Most homeowners store their fishing gear in the garage, which is both a good and bad thing. The good thing is that the garage serves as an extension of the home, providing ample amounts of additional storage space. The bad part is most garages have almost no temperature control and are primarily used for storing a plethora of other items and parking a car. This means your equipment is susceptible to a whole slew of elements, many of them destructive to quality fishing gear.
If the garage is your only method of storing your fishing rods and such, there are a couple of do’s and don’ts that you need to adhere to in order to preserve your equipment so that they last a lifetime.
Fishing Gear Storage Do’s
- Store your rods vertically instead of horizontally. Racks on slat walls do the trick nicely.
- Free up at least 3 to 4 feet in height for your rods on your garage wall. If possible, keep your rods separate from other wall-mounted equipment.
- For fly lines, remove all fly lines from your reel and store them in coils that aren’t too tight but not too loose. Store these coils in bins or cabinets that are properly divided.
- Hang your fishing waders on a garage wall with hangers, which will allow air to circulate and not stress the rubber.
- Reels suffer the most in the form of corrosion from constant weather changes. The best way to protect them is to store them in bags with holes so moisture can escape.
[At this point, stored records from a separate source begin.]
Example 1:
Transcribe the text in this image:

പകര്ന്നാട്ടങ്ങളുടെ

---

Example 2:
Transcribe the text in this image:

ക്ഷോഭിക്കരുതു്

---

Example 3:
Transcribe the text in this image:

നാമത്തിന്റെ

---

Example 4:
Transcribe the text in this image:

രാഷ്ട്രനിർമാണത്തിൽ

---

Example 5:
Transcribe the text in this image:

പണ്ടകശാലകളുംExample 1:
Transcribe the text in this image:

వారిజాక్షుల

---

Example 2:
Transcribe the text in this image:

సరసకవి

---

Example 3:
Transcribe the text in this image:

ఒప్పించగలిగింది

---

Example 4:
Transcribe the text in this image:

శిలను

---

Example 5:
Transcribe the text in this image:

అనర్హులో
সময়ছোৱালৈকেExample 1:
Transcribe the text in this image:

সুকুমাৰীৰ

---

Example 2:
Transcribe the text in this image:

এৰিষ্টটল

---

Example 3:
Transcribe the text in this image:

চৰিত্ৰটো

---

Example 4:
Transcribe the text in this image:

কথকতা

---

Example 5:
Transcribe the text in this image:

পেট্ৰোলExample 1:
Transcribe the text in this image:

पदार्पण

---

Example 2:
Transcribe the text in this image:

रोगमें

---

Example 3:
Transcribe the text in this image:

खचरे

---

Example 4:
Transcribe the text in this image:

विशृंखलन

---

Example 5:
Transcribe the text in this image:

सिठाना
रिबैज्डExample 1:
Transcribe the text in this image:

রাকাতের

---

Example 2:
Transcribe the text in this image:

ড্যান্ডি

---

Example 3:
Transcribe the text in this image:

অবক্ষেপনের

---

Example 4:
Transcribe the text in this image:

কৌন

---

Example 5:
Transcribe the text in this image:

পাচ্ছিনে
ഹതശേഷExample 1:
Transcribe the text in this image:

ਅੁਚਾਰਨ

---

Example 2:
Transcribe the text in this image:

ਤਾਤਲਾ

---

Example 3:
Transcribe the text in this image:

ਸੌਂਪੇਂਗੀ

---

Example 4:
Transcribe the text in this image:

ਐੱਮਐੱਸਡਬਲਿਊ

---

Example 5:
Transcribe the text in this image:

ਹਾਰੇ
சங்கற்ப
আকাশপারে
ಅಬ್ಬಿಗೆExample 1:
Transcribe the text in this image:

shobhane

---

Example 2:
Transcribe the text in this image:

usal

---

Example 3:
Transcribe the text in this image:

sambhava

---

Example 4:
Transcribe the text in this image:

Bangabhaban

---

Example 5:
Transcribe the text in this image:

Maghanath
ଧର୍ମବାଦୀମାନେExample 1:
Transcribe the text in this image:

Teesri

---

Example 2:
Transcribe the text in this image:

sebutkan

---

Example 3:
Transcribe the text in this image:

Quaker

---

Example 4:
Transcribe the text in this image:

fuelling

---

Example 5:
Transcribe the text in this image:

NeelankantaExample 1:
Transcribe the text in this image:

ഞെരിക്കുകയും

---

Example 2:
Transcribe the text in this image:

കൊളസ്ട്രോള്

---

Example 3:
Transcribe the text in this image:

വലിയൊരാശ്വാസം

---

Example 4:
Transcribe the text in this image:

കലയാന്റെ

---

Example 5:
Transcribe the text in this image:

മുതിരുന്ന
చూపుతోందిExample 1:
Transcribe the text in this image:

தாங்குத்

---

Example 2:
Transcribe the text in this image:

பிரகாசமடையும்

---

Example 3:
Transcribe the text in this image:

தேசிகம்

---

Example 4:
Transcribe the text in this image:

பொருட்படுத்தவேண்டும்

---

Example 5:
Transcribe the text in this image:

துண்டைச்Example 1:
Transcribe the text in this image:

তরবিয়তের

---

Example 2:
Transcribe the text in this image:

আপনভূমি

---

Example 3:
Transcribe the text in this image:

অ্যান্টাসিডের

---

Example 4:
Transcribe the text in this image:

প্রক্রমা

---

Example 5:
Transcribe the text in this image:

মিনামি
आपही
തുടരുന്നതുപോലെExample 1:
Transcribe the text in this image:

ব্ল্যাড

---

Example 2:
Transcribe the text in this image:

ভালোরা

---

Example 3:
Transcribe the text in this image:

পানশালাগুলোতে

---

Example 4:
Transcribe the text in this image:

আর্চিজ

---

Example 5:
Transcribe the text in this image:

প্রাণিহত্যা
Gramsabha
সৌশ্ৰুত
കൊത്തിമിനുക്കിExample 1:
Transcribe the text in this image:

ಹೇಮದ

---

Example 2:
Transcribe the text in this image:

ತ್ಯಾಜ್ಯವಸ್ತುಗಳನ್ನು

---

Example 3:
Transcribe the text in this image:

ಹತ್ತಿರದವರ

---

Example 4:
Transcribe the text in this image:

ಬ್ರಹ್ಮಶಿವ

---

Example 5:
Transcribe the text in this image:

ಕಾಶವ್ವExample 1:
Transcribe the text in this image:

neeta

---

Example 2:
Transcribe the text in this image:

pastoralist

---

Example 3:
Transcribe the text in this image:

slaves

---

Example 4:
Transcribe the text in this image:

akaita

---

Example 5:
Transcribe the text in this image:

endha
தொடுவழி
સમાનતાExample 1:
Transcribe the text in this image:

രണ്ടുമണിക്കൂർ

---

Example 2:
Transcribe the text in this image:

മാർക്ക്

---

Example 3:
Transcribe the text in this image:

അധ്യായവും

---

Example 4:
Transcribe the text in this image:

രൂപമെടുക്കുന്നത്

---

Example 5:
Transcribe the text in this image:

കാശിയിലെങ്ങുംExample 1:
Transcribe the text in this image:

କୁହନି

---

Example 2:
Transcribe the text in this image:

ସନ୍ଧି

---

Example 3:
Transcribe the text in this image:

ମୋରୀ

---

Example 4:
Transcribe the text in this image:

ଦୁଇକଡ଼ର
Fishing Gear Storage Don’ts
- Don’t store rods horizontally unless you have proper support for the tops and bottoms of the rods. Horizontal rod placement increases the possibility of bending while storing rods vertically centers the base of the rod.
- Never place coils of fly line together in the same space, as fly lines can get easily tangled.
- Never hang other heavy equipment above or adjacent to your fishing rods. An accident where the equipment falls and comes in contact with the rods can weaken the graphite or fiberglass of the rods.
- Don’t hang waders by the suspenders, as this will cause the straps to elongate and possibly break. Hang them by the boots instead.
- Don’t start storing reels until all the salt and sand residue has been cleaned off. Dry the reels with a towel and blow dryer, as leaving any additional moisture can cause bacteria build-up.